Input data
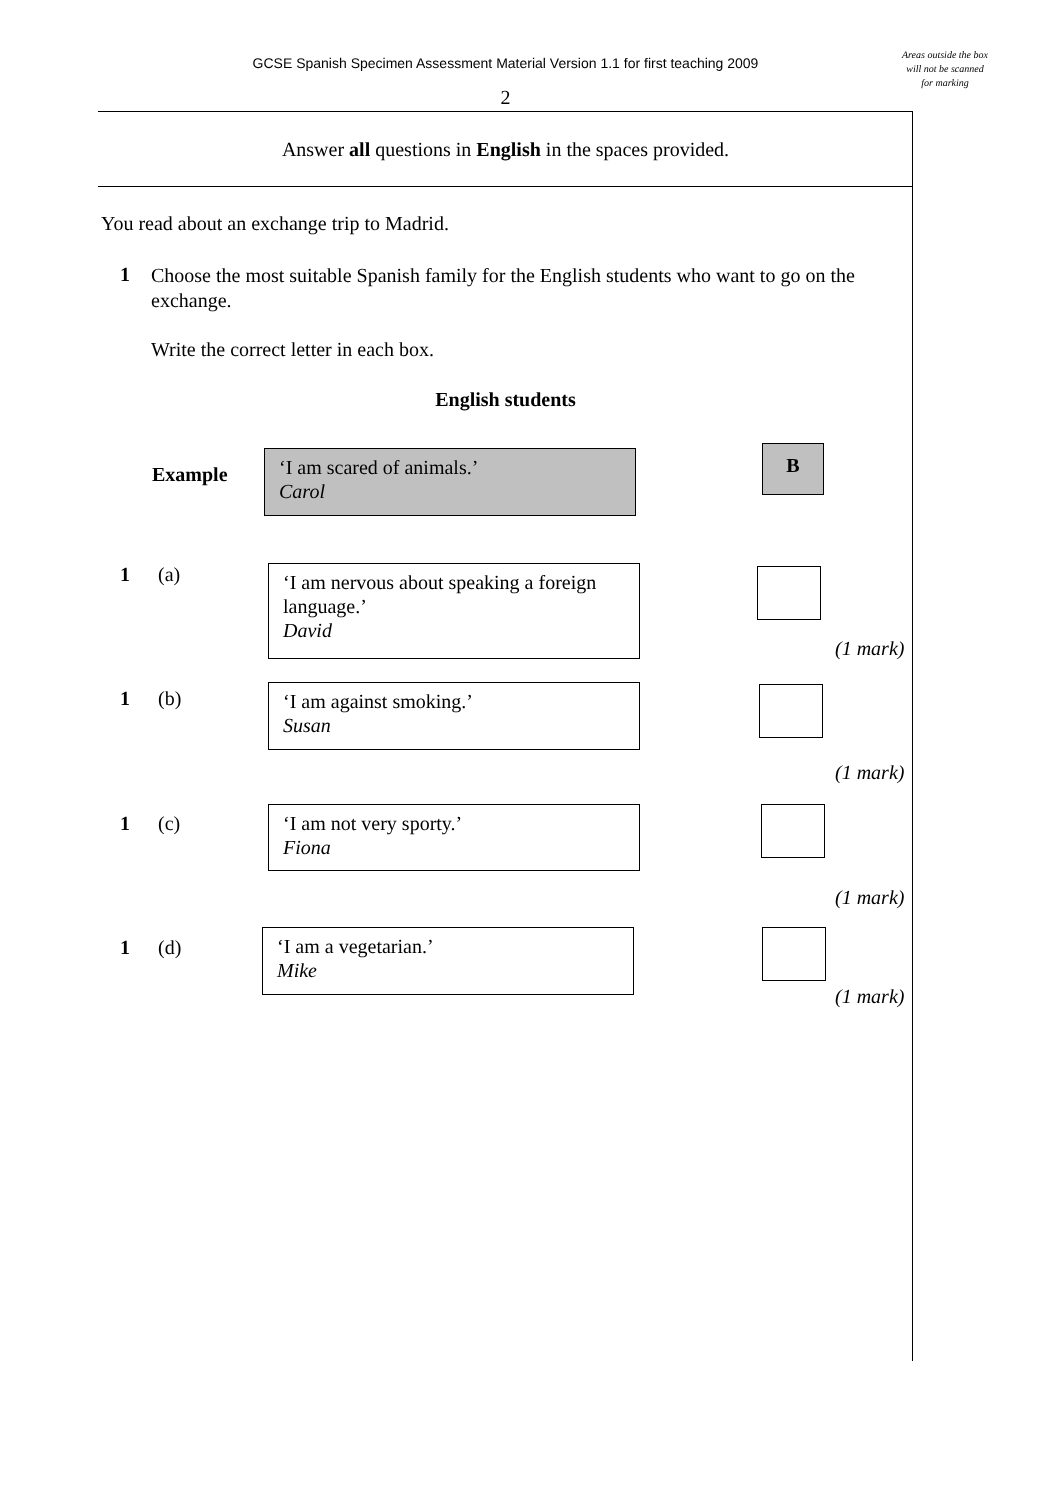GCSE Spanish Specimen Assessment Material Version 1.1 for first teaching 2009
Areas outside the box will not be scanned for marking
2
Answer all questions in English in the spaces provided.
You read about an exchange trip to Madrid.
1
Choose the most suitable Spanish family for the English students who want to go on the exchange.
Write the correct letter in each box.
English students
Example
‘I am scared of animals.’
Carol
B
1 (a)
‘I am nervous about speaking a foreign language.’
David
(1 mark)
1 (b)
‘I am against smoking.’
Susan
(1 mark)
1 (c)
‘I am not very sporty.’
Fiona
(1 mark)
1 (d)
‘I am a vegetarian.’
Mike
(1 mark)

Problem statement
All lines from the one containing "scared of animals.’" to the end of the data above are to be set down exactly; no others belong in the answer.

Answer space
‘I am scared of animals.’
Carol
B
1 (a)
‘I am nervous about speaking a foreign language.’
David
(1 mark)
1 (b)
‘I am against smoking.’
Susan
(1 mark)
1 (c)
‘I am not very sporty.’
Fiona
(1 mark)
1 (d)
‘I am a vegetarian.’
Mike
(1 mark)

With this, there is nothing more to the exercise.